* Conjunto de tareas *
**A)** En el texto sobre la obra de Valadés, ¿por cuál de las dos opciones se inclina el historiador: los esplendores del estilo o el poder de la verdad?
**B)** Prosigue el texto sobre los libros históricos de Valadés a partir de su última oración.

* Texto de lectura *
El crítico que juzgue los últimos libros de Valadés no debe olvidarse de las condiciones en que se han producido. El historiador podrá haber escrito de prisa, pero siempre ha procurado pensar despacio. Como su biografiado Ocampo en cuestiones de alta importancia para México, "sólo escribe sobre lo que tiene meditado". Excelente prosista, sin embargo, nunca ha considerado al estilo literario como una de sus preocupaciones cardinales. Es frecuente el caso en que sacrifica la belleza de las letras en aras de la precisión científica. Entre los esplendores del estilo y el poder de la verdad, se inclina sin reticencias por lo segundo. Para satisfacción del lector, cabría decir que en la mayor parte de la Historia del pueblo de México campea la claridad y la belleza. En pocos libros suyos pudo ostentar con tanta gallardía, como en éste, todos los lujos de su prosa. Hay, sin embargo, determinados capítulos en que los datos científicos o la difícil exposición de algunos temas, exigen un gran esfuerzo de comprensión al ser leídos.
La digresión ha sido larga. El complaciente lector la perdonará por necesaria. Retornemos al prólogo. Parte el autor de la consideración de la existencia de un México anterior a la llegada de los españoles. La necesidad de hacer la historia prehispánica con enfoque mexicano es desde el principio su obsesión. Sin embargo, cree que los países de Centroamérica, del Caribe y de la parte boreal de Suramérica trabajarán por elaborar la historia de una Cultura Atlántica. El estudio de la cultura caribense y mesoamericana no puede ser exclusiva de las preocupaciones de los mexicanos.
En su afán de estudio por valorar esta etapa de la historia de México, sabe que de ninguna manera es un precursor. Enumera a los pioneros que abrieron esta ruta a la investigación. De allí su reconocimiento a Manuel Gamio, Alfonso Caso, Wigberto Jiménez Moreno, Eulalia Guzmán, Miguel Othón de Mendizábal, Francisco Plancarte y Navarrete y Antonio Villacorta.
Desde sus primeras páginas, ostenta Valadés una impetuosidad agresiva ante aquellos historiadores no mexicanos, a quienes considera deformadores de la verdad.

* Información registrada *

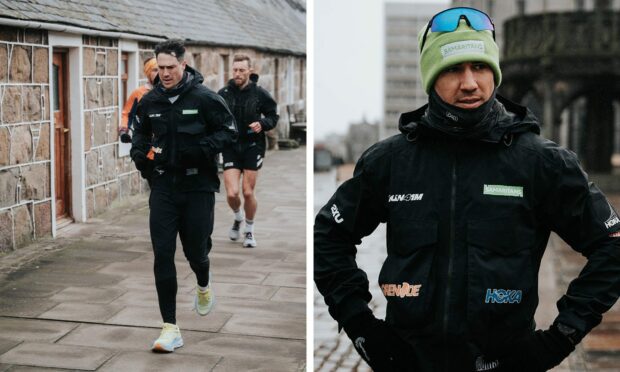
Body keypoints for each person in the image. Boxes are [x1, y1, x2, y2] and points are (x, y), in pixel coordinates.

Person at [314, 7, 620, 372]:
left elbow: (611, 246)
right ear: (431, 77)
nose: (470, 82)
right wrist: (361, 326)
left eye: (480, 67)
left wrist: (558, 339)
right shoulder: (390, 161)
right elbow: (329, 235)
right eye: (453, 69)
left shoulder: (542, 163)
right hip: (408, 362)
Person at [130, 39, 237, 353]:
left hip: (197, 188)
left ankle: (203, 283)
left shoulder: (205, 98)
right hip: (163, 187)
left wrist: (198, 151)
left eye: (170, 67)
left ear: (183, 64)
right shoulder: (150, 101)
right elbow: (138, 132)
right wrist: (142, 159)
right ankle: (170, 328)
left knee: (196, 253)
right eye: (159, 68)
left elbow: (229, 130)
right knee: (163, 254)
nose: (164, 73)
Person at [218, 54, 279, 248]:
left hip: (253, 146)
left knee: (247, 192)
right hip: (230, 146)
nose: (237, 73)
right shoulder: (223, 93)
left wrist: (262, 124)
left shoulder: (260, 93)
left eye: (241, 70)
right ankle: (238, 217)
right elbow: (213, 116)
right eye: (235, 70)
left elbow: (272, 115)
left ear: (249, 71)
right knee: (232, 193)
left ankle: (250, 230)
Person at [119, 57, 158, 143]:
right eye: (155, 70)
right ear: (148, 72)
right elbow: (127, 114)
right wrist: (123, 131)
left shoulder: (170, 92)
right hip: (143, 140)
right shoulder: (138, 92)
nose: (158, 73)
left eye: (160, 70)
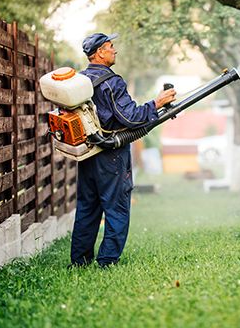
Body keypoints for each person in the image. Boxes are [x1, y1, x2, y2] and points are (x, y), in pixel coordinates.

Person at [69, 33, 176, 268]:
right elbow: (131, 117)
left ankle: (79, 260)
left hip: (88, 153)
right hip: (111, 155)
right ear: (99, 53)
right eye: (110, 46)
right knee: (116, 207)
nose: (114, 50)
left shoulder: (80, 81)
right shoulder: (112, 81)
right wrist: (157, 103)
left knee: (87, 206)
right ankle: (107, 261)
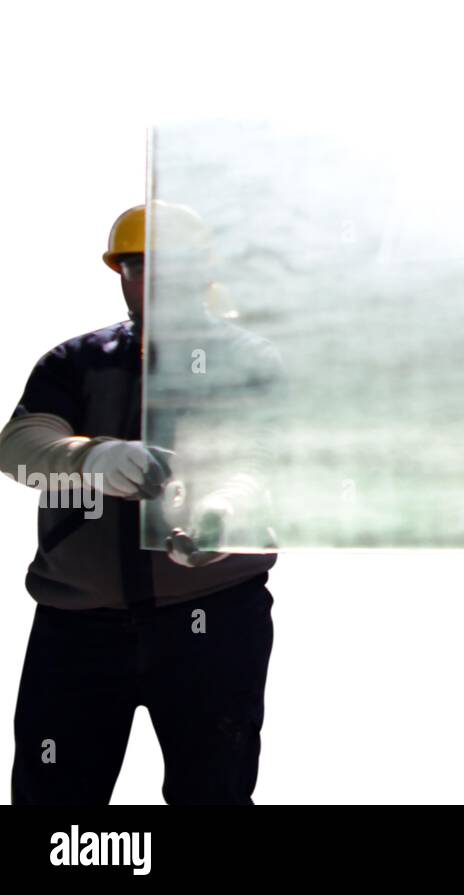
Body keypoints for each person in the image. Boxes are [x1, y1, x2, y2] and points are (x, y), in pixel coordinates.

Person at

* Resultados del ejercicio *
**A)** Por el poder de la verdad.

**B)**
A la mayor parte de los lectores habrá de sorprenderles la severidad con que juzga a fray Bernardino de Sahagún. Lleva a cabo un ataque por varios flancos. Declara que el autor de la Historia general de las cosas de la Nueva España no poseía una cultura muy sólida y que escribió bajo el influjo de las preocupaciones teológicas, sacrificando así en ciertas ocasiones la verdad histórica al prejuicio religioso. Afirma que sobre Sahagún ejercieron poderoso influjo obras como las de Herodoto de Halicarnaso, que lo llevaron a desvirtuar sus observaciones. Declara, también, que fue víctima del evemerismo que tantos adeptos tuvo, pero que no por eso dejó de ser contrario a la verdad histórica. Mas no todo es censura, Valadés da la impresión de haberse percatado de que sus acusaciones han sido demasiado severas y procede a reconocer una parte de los méritos de Sahagún.
A pesar de todo esto, no debemos desconocer la laboriosidad de fray Bernardino; tampoco la nueva riqueza que proporcionó a la lengua náhuatl, hispanizándola o latinizándola ingenuamente, sin perfidia, como todos los frailes que concurrieron a servir a su rey en tierras de nuestro continente.
Con Pedro Mártir como cronista no guarda más consideración que la de reconocer su talento literario. Ve en él un cortesano, "que emplea la nobleza de las letras para servir a los poderosos". Cree que los monarcas de España debieron estar, con razón, satisfechos de aquella prosa con la que se exaltaban las armas conquistadoras. ¡Pero cuánta exageración en sus descripciones de la vida de los pueblos indígenas de América!
La desconfianza que siente Valadés hacia las crónicas de los frailes se antoja excesiva. Podríamos aceptar que, si es verdad que los religiosos "midieron muchas veces los acontecimientos con la vara de las preocupaciones teologales o conventuales", también es cierto que en innumerables momentos escalaron las más altas cimas de la seriedad crítica. No es, sin embargo, desdeñable el consejo de acercarse con prudencia a las fuentes históricas elaboradas por los misioneros y ponderar su validez científica.
Es obvio que muchas de las apreciaciones de Valadés, sobre obras referentes a México, suscitarán refutaciones tan vehementes, como los ataques que él endereza contra ciertos autores. Pero no siempre emplea un acento severo. Más bien predomina la serenidad crítica en sus juicios. Él, que tanta admiración sintió y siente aún por Alamán historiador, lo juzga con reservas.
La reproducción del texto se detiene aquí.